##### SUPPLIED DATA

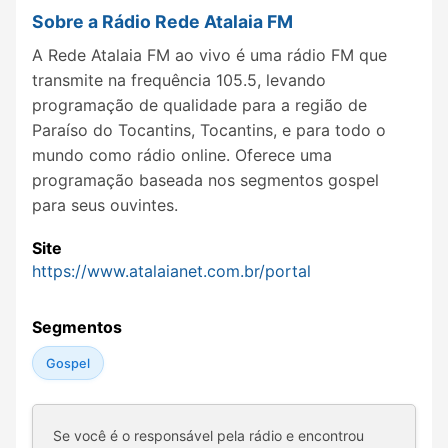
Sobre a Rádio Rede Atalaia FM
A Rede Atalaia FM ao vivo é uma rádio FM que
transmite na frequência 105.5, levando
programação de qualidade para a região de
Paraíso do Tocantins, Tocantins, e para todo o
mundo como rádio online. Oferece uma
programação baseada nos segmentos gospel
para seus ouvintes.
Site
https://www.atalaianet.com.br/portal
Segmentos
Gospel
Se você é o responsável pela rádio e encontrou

##########
##### SUPPLIED DATA

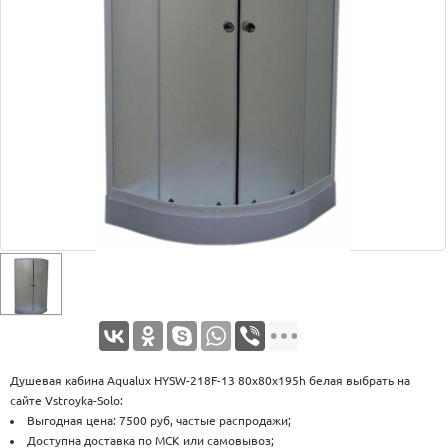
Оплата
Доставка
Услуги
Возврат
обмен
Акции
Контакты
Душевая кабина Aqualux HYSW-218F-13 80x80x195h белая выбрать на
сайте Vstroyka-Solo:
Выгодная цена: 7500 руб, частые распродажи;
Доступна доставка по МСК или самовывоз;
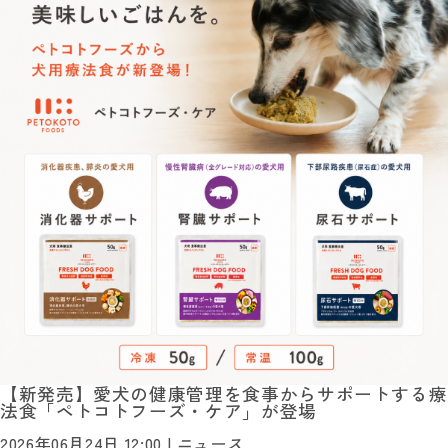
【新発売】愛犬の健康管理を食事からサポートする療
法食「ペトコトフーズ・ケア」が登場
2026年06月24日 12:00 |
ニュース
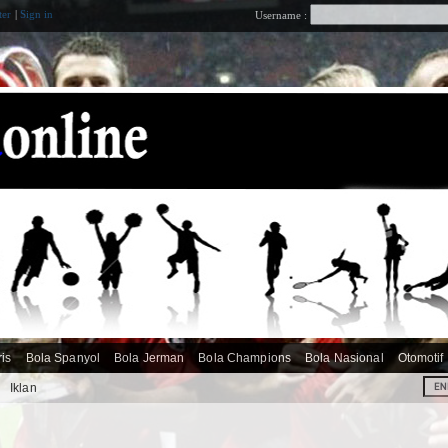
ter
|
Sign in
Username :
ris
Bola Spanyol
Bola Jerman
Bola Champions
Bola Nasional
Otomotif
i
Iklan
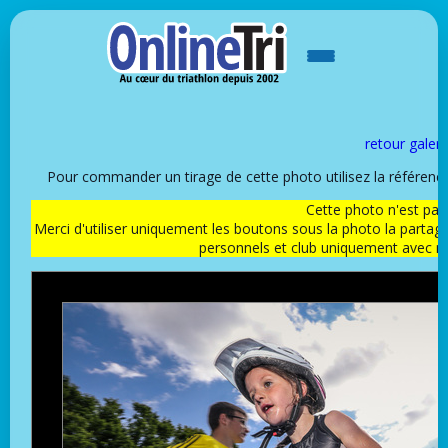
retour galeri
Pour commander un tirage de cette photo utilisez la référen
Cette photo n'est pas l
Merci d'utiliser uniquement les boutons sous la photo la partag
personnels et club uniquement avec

##########
##### SUPPLIED DATA

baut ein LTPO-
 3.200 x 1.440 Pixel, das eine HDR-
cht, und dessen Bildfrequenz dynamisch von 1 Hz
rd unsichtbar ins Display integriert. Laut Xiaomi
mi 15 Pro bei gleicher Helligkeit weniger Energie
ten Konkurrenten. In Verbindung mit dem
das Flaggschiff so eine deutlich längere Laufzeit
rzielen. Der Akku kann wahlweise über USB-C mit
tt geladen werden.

##########

Reproduce the stretch from the line containing "retour galeri" through the line containing "personnels et club uniquement avec", renaming every "photo" as "image" and leaving all else unchanged.

retour galeri
Pour commander un tirage de cette image utilisez la référen
Cette image n'est pas l
Merci d'utiliser uniquement les boutons sous la image la partag
personnels et club uniquement avec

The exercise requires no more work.